Com o tempo, minha mãe voltou a morar na mesma cidade que a gente e, como filho, tentei fazer a minha parte. Eu ia até a casa dela, tentava me aproximar, me mostrar presente. Mas ela não me atendia. Eu ficava do lado de fora do portão, esperando, esperando que ela abrisse, mas nada!
Eu tenho uma tia que é vizinha da minha mãe, e em vários finais de semana eu passo lá para almoçar. A gente ri, brinca, conversa e, ainda assim, minha mãe não sai de casa. Eu tenho a sensação de que ela escuta, mas simplesmente não quer me ver.
Mas eu não me arrependo de nada porque, quando você assume um compromisso, você ganha uma nova família. E, para seguir em frente, às vezes é preciso colocar uma pedra no passado.

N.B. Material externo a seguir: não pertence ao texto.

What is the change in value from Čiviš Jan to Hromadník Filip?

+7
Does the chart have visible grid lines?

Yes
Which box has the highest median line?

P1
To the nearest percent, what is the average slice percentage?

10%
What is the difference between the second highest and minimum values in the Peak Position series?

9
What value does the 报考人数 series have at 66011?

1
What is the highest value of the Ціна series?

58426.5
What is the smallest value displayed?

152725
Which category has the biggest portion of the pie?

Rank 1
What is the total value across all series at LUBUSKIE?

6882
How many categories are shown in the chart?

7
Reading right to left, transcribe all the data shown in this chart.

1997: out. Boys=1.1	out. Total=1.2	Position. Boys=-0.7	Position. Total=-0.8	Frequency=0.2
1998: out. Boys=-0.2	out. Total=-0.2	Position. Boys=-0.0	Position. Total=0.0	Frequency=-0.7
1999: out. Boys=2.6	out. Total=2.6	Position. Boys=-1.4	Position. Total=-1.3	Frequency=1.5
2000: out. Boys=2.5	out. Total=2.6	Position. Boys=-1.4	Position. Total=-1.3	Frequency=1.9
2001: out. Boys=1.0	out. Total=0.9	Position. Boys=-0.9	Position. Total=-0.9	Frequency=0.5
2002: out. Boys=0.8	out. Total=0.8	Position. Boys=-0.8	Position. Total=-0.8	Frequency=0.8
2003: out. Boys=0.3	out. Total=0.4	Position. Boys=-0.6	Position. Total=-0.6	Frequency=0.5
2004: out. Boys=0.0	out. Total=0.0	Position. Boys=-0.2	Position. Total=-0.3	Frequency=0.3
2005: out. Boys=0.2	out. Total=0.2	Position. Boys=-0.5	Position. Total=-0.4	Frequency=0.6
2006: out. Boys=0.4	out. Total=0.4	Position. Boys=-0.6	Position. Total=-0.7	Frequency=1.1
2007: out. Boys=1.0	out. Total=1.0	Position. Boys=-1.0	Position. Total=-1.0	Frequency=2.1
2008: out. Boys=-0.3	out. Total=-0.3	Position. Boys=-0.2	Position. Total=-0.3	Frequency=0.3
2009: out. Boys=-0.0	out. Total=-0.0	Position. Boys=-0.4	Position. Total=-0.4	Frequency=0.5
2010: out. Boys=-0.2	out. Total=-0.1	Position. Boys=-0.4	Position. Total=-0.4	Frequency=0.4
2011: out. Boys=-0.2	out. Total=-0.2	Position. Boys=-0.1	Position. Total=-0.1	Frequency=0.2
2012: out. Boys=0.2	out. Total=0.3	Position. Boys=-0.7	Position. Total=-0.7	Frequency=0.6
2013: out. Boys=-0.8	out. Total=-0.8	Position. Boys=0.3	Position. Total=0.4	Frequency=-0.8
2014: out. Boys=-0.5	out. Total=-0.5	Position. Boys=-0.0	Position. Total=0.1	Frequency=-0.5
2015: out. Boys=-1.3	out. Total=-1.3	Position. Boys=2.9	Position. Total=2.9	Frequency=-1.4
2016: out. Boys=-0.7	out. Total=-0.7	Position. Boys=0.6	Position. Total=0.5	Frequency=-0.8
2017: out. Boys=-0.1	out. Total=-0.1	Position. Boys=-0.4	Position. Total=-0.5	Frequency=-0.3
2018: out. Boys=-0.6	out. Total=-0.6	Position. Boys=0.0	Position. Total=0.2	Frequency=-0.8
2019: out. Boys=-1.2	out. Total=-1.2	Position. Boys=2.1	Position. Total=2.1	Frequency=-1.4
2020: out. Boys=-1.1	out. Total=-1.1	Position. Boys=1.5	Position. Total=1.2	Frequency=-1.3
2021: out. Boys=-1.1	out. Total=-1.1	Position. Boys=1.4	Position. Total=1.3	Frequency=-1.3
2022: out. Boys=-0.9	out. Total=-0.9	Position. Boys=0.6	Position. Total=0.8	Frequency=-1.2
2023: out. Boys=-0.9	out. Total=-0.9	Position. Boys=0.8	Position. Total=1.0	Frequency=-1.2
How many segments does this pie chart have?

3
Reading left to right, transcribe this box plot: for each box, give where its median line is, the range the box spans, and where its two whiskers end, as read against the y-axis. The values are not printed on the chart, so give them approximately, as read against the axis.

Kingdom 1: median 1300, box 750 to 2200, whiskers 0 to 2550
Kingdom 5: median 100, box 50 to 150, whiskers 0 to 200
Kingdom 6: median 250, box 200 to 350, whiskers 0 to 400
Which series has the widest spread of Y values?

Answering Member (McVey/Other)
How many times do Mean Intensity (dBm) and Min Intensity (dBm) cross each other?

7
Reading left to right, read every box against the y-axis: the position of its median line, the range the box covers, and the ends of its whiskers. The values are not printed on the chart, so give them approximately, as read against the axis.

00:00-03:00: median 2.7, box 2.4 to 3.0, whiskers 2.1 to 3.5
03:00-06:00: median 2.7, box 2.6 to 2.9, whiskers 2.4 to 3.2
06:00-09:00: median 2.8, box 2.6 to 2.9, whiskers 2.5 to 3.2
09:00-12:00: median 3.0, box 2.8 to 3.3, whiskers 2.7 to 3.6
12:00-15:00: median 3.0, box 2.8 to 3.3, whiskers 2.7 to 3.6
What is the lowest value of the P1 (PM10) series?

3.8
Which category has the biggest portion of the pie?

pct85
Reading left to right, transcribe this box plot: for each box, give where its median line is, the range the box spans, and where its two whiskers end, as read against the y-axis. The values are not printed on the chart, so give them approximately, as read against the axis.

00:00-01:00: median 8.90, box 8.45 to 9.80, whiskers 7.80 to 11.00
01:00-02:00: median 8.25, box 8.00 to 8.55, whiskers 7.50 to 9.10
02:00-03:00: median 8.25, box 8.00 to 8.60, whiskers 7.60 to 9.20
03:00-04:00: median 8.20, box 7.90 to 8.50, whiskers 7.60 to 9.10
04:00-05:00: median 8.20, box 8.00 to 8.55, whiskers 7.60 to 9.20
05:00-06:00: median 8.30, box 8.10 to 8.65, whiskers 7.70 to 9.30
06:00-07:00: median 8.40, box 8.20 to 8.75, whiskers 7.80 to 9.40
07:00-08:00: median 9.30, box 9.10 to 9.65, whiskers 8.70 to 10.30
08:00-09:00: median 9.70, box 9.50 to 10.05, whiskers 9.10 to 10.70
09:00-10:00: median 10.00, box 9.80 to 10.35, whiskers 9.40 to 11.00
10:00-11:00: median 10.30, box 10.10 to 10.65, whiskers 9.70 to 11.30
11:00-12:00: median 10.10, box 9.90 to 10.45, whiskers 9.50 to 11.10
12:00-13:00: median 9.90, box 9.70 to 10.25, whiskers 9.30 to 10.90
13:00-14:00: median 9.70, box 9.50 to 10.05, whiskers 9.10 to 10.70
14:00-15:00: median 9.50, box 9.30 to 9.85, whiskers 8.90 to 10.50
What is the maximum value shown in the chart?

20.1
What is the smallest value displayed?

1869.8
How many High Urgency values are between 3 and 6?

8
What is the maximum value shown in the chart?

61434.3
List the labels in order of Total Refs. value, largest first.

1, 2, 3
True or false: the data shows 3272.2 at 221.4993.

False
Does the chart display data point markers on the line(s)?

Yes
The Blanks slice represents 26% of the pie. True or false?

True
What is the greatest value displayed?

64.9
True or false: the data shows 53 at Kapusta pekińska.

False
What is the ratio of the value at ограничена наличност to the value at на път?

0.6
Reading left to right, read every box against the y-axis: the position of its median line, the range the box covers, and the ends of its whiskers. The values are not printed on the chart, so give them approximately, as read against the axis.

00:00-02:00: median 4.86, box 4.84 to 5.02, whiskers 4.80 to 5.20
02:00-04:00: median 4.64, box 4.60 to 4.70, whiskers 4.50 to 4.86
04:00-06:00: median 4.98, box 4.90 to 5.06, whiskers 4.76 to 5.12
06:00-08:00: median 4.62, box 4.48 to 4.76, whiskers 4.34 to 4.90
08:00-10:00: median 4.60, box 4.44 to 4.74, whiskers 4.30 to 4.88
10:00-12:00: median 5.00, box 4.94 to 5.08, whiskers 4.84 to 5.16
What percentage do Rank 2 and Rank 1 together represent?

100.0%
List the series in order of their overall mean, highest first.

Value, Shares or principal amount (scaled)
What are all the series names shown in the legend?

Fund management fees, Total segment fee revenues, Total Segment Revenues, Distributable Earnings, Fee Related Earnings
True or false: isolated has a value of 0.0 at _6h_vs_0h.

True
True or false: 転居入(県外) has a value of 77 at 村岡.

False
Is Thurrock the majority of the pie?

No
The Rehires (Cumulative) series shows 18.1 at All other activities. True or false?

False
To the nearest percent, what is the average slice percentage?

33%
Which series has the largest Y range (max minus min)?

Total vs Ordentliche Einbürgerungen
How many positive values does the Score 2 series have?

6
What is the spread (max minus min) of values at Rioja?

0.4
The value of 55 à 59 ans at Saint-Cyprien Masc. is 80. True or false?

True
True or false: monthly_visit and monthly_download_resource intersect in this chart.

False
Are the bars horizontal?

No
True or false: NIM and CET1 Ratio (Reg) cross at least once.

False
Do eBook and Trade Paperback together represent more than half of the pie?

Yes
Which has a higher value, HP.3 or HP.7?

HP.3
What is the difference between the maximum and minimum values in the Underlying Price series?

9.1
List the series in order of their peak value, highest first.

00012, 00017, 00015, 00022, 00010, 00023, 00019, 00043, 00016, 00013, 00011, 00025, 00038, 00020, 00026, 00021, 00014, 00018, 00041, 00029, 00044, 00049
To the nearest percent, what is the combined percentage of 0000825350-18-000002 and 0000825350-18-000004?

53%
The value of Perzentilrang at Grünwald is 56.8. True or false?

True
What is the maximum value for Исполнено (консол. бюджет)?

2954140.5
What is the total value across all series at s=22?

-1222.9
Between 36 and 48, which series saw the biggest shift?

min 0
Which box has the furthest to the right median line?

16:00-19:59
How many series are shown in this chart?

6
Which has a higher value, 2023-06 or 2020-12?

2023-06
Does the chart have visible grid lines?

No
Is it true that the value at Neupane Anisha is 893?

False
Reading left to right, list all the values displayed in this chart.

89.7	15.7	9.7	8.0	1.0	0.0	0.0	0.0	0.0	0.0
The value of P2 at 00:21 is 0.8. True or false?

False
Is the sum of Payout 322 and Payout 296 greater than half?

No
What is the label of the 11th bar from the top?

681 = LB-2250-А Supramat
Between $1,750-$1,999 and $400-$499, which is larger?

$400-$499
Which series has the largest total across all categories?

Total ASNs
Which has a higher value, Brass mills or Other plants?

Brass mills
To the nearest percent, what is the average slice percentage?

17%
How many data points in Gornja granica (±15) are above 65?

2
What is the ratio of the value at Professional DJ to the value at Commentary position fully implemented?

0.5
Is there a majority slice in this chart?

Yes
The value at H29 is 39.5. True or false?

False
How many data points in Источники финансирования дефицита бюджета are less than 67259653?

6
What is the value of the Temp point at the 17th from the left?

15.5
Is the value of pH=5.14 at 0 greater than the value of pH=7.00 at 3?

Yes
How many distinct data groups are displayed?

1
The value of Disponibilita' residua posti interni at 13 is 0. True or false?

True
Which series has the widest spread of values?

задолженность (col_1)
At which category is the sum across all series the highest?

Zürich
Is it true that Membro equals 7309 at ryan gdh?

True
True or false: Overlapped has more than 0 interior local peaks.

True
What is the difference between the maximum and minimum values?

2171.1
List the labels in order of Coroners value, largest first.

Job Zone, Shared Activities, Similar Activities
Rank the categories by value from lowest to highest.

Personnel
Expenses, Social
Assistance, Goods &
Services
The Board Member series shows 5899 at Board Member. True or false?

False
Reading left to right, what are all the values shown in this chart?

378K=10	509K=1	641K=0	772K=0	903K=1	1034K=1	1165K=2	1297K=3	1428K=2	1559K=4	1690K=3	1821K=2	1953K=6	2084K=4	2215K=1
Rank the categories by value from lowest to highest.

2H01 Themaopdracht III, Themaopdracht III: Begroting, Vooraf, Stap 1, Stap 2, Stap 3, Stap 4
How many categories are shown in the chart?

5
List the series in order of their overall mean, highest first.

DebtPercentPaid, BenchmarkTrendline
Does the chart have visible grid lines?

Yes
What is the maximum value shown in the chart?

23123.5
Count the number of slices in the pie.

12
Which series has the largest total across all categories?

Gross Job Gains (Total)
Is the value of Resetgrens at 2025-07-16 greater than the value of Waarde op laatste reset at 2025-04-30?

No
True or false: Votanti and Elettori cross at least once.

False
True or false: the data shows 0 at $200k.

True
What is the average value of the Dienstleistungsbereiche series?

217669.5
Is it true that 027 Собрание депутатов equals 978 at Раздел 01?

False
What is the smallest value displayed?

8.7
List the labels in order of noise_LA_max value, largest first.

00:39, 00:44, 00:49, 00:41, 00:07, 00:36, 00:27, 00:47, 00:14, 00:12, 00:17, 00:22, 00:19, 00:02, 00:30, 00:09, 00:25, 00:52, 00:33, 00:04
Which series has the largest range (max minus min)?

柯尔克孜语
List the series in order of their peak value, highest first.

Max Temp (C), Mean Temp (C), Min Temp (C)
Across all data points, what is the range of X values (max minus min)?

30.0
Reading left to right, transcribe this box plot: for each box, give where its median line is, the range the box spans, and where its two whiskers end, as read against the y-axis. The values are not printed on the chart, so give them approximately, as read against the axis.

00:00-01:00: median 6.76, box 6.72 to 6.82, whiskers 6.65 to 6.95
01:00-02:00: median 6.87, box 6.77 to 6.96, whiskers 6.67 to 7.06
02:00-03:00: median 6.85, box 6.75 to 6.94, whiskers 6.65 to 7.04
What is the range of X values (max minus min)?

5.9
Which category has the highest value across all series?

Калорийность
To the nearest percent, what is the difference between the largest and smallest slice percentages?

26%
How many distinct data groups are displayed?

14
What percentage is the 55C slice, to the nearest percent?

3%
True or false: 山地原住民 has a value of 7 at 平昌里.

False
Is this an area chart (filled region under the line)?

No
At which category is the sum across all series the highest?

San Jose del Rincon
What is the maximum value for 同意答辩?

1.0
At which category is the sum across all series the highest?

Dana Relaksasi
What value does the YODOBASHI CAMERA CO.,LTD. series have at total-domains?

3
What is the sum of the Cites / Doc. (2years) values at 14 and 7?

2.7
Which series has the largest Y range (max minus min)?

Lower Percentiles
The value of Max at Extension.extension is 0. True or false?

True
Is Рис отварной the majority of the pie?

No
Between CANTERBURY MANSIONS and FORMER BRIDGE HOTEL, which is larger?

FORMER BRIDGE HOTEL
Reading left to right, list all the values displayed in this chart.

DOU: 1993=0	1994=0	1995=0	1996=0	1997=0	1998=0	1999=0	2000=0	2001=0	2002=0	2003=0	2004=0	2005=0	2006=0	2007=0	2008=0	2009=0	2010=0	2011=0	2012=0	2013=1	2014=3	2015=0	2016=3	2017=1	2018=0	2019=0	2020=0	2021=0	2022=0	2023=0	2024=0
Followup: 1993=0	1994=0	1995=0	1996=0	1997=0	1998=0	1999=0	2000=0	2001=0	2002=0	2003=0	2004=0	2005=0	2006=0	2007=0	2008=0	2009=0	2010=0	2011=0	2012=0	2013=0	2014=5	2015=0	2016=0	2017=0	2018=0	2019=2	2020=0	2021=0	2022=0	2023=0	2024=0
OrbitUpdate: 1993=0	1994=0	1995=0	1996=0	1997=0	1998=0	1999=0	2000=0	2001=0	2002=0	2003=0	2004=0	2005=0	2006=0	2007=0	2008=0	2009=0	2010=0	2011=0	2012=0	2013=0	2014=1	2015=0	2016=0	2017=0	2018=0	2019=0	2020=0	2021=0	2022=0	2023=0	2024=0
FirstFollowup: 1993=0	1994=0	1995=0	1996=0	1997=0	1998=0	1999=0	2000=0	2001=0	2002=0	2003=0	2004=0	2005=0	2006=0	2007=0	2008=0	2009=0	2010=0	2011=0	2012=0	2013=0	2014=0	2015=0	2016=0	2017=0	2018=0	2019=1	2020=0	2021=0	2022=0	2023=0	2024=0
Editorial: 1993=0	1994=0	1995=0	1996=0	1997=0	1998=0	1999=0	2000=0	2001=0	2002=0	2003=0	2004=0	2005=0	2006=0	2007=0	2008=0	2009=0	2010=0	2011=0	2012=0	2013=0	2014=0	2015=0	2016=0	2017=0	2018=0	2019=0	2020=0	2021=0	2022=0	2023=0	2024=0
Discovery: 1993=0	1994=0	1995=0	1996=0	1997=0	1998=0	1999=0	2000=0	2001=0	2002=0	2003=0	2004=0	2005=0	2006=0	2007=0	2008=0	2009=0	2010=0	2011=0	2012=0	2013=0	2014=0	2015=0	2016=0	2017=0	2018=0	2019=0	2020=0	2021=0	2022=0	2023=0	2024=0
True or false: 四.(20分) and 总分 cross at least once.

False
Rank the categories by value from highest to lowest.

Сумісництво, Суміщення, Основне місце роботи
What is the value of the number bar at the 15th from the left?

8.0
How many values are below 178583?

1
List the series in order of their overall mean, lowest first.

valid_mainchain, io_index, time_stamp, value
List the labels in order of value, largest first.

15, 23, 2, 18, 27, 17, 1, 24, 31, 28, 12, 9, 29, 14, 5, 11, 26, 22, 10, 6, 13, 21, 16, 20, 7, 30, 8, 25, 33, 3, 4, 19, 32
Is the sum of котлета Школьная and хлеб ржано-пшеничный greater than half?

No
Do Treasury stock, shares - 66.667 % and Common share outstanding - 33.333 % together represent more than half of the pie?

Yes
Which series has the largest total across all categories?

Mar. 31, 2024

Enquanto você não tem uma esposa, é natural que a prioridade sejam os seus pais. Mas, quando você encontra a pessoa certa e decide se casar e construir com ela uma vida, a prioridade muda: é sua esposa quem passa a estar ao seu lado todos os dias, compartilhando cada momento da sua história. Eu nunca tive dúvidas de que a Juliana era essa pessoa. Era a minha pessoa.
Hoje, somando namoro e casamento, já são 16 anos ao lado da minha esposa. A vida me ensinou que, por mais que a gente faça planos, Deus muitas vezes nos leva por caminhos que a gente nem imagina. Eu, por exemplo, tinha um tabu de nunca me casar com uma mulher que já tivesse filhos. E posso dizer, com toda certeza, que foi uma das melhores escolhas da minha vida. Meu enteado é como um filho para mim.
Eu amo a minha mãe, e até hoje dói saber que meu pai morreu sem que a gente estivesse perto um do outro. Mas existem coisas que simplesmente nós não conseguimos controlar no outro.
Por mais que a gente queira, às vezes o outro não quer. E aprender a lidar com isso, mesmo que doa, é uma das lições mais difíceis e importantes da vida.